Já em 2021, foi criada a iniciativa “We Are One Ocean”, a fim de mobilizar a comunidade do surfe para olhar com atenção para a proteção dos oceanos. O projeto busca proteger e conservar os oceanos por meio de investimentos em projetos de restauração do meio ambiente.
Somente no ano de 2024, a ação ativou 17 projetos de impacto local em todas as etapas do Championship Tour.
Brasil
Em território brasileiro, no Vivo Rio Pro 2025, etapa do CT, foram coletadas três toneladas de resíduos, e 99% do lixo produzido ao longo dos oito dias de competição foram reciclados.
Além disso, neste ano, a WSL entregou mourões feitos com lonas recicladas do próprio evento, reforçando a proteção da vegetação nativa na Praia de Itaúna, em Saquarema (RJ), local do evento.
A organização, inclusive, vem transformando resíduos em utilidade pública: 55 bancos de praça e 5 abrigos de ônibus foram produzidos a partir das lonas plásticas dos eventos de 2023 e 2024.
“A sociedade e os surfistas apoiam as práticas sustentáveis da WSL, devido principalmente à ligação com o oceano.

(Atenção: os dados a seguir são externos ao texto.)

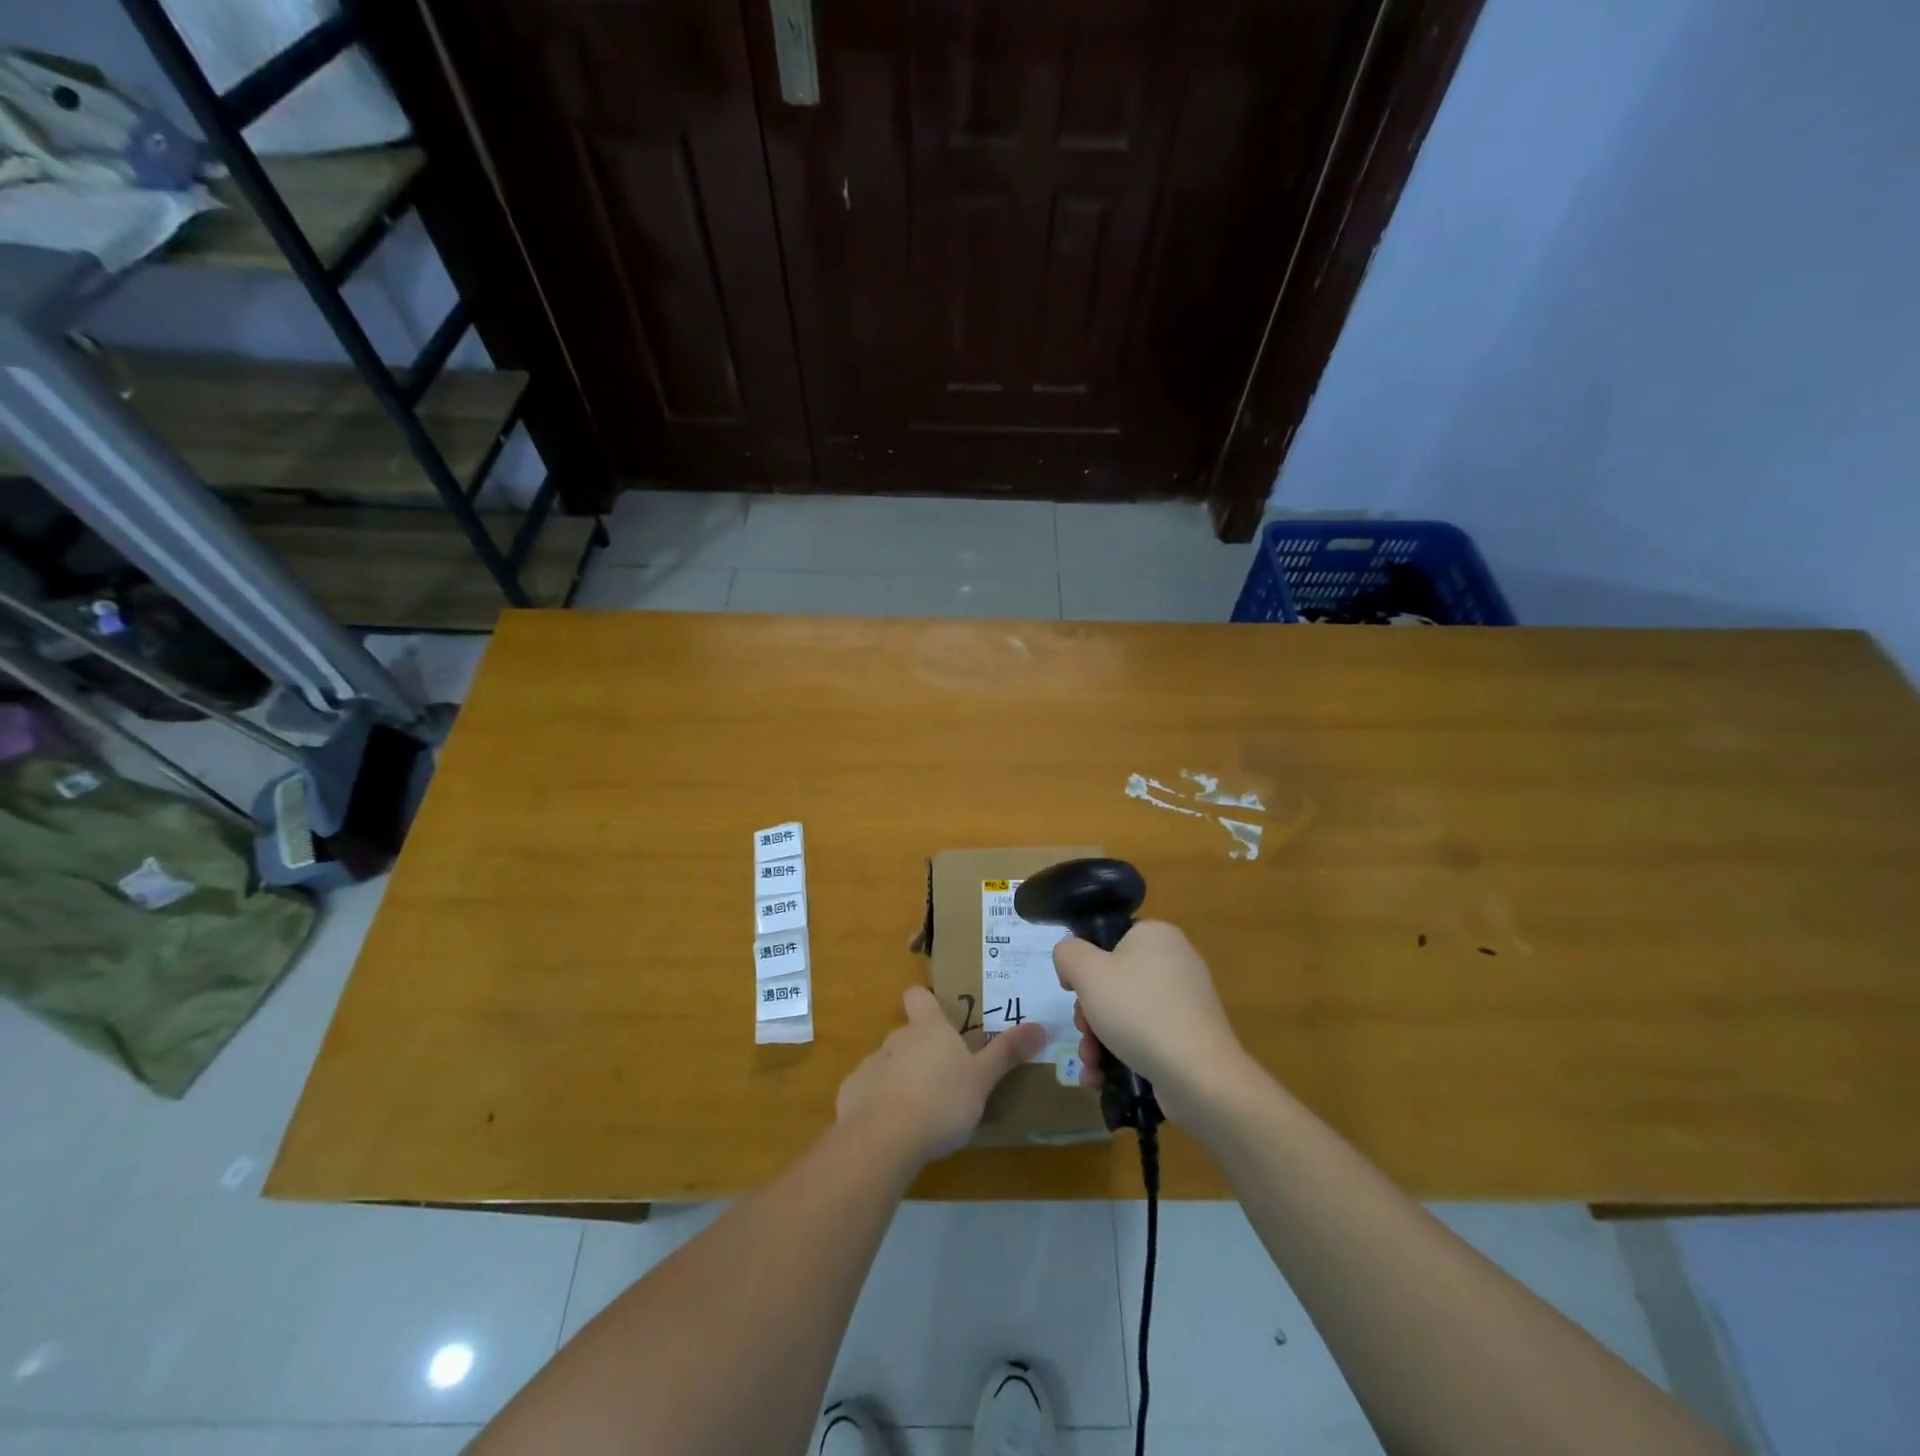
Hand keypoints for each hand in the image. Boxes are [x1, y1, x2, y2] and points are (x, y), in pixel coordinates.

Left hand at [836, 986, 1045, 1163]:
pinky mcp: (851, 1094)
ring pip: (888, 1063)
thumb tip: (1040, 1025)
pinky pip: (868, 1092)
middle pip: (907, 1033)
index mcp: (927, 1028)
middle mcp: (896, 1038)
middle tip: (944, 1078)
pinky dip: (878, 1105)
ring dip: (900, 1078)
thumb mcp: (983, 1079)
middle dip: (921, 1050)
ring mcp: (870, 1065)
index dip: (926, 1001)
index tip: (940, 1017)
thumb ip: (1008, 1052)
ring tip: (919, 1111)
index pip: (918, 995)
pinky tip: (891, 1130)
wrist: (884, 1139)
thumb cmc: (941, 1100)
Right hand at [1054, 920, 1249, 1121]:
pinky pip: (1147, 1037)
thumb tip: (1071, 961)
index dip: (1084, 965)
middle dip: (1089, 1013)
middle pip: (1114, 981)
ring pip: (1126, 1014)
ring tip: (1091, 1064)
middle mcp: (1176, 961)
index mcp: (1156, 935)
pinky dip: (1121, 1055)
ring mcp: (1187, 1002)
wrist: (1198, 1075)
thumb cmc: (1138, 1011)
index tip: (1072, 992)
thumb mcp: (1087, 971)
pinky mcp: (1191, 1037)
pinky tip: (1102, 1078)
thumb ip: (1068, 953)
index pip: (1108, 940)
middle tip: (1083, 1032)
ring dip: (1099, 1039)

A WSL também possui uma relação muito próxima com o mar, e vemos as ações como legítimas e importantes”, exaltou Ivan Martinho, presidente da WSL na América Latina e colunista da Máquina do Esporte.

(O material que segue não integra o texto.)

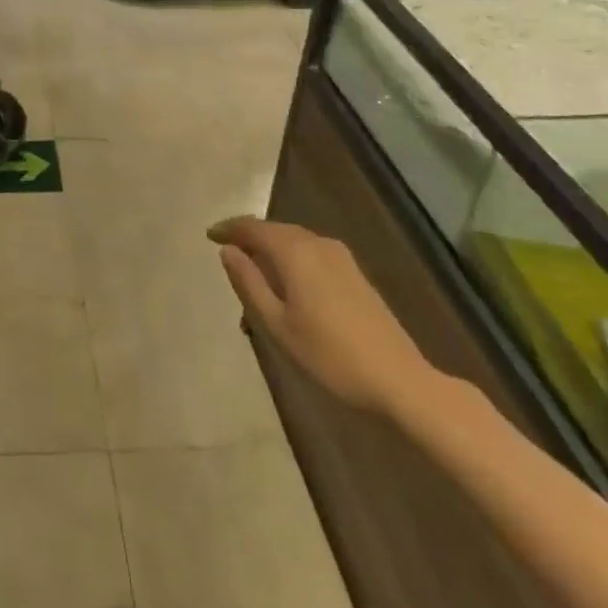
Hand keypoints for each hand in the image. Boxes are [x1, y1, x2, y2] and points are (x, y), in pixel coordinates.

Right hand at [208, 216, 434, 416]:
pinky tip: (286, 282)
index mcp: (295, 252)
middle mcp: (317, 244)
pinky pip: (311, 252)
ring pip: (294, 241)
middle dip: (249, 238)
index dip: (229, 229)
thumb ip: (249, 283)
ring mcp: (340, 257)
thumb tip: (227, 251)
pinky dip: (291, 258)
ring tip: (252, 270)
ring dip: (271, 249)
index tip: (209, 236)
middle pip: (275, 230)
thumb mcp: (277, 324)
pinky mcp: (354, 273)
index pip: (253, 228)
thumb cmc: (329, 355)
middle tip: (227, 253)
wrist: (399, 380)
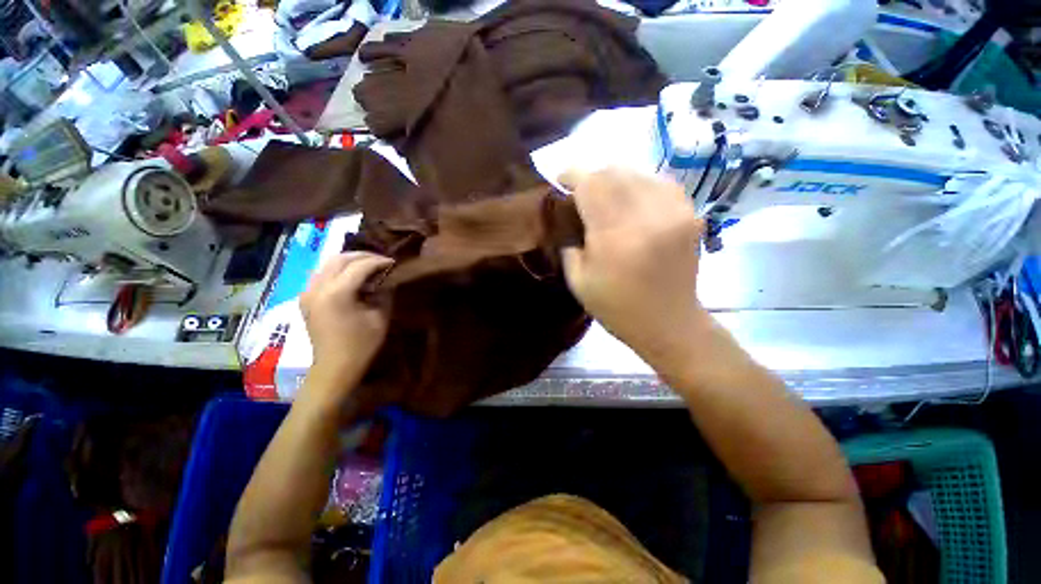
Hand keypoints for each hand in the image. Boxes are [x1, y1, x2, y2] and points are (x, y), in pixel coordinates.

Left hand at [300, 252, 393, 396]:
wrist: (334, 367)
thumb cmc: (361, 344)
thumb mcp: (380, 317)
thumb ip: (384, 293)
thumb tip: (386, 278)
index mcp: (336, 293)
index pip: (359, 266)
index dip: (379, 261)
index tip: (394, 262)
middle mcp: (317, 288)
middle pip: (339, 259)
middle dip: (363, 256)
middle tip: (382, 260)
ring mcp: (308, 292)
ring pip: (328, 264)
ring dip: (349, 261)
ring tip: (368, 266)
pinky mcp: (306, 298)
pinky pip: (322, 274)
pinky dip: (338, 270)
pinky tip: (352, 277)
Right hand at [560, 168, 709, 368]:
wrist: (669, 323)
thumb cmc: (616, 307)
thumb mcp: (578, 281)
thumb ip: (568, 242)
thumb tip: (566, 215)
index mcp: (615, 236)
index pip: (590, 184)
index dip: (571, 175)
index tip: (560, 181)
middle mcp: (647, 215)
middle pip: (613, 172)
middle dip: (591, 178)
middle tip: (581, 194)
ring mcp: (674, 211)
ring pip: (636, 173)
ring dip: (614, 181)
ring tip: (605, 198)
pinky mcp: (690, 214)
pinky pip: (659, 183)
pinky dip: (639, 186)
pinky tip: (632, 203)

“Além disso, o alinhamento com as marcas presentes e as ações de conscientização mostram que grandes eventos podem ganhar visibilidade associada à sustentabilidade”, acrescentou.
Futebol
O futebol, por sua vez, movimenta de 62 a 64 milhões de toneladas de dióxido de carbono por ano. Para efeito de comparação, é a mesma quantidade produzida por toda a Áustria.
Neste cenário, alguns projetos sociais em território brasileiro têm se destacado. A Cristalcopo desenvolveu o Recicla Junto em 2019. Desde o ano de criação, a iniciativa atua em parceria com o Criciúma, coletando e reciclando os resíduos gerados nos dias de jogos da equipe no Estádio Heriberto Hülse.

Recentemente, no último mês de agosto, o projeto chegou ao Rio de Janeiro, por meio de um acordo realizado com o Vasco.
O programa já coletou mais de 480 toneladas de resíduos. Em 2025, foram mais de 40 toneladas de resíduos para reciclagem nos estádios durante partidas do Vasco e do Criciúma em casa, número 166% superior ao registrado no ano anterior.
O Recicla Junto também incentiva a torcida. O projeto entrega sacolas plásticas nas arquibancadas para que os torcedores recolham resíduos.
“O Recicla Junto busca causar a transformação a partir do exemplo, ao mostrar que podemos diminuir os impactos negativos no meio ambiente por meio da economia circular”, comentou Augusto Freitas, CEO da Cristalcopo e fundador do Recicla Junto.
“Além disso, nosso objetivo é promover a educação e a conscientização em relação às questões socioambientais, e o esporte tem se provado como um grande meio para essa transformação”, concluiu.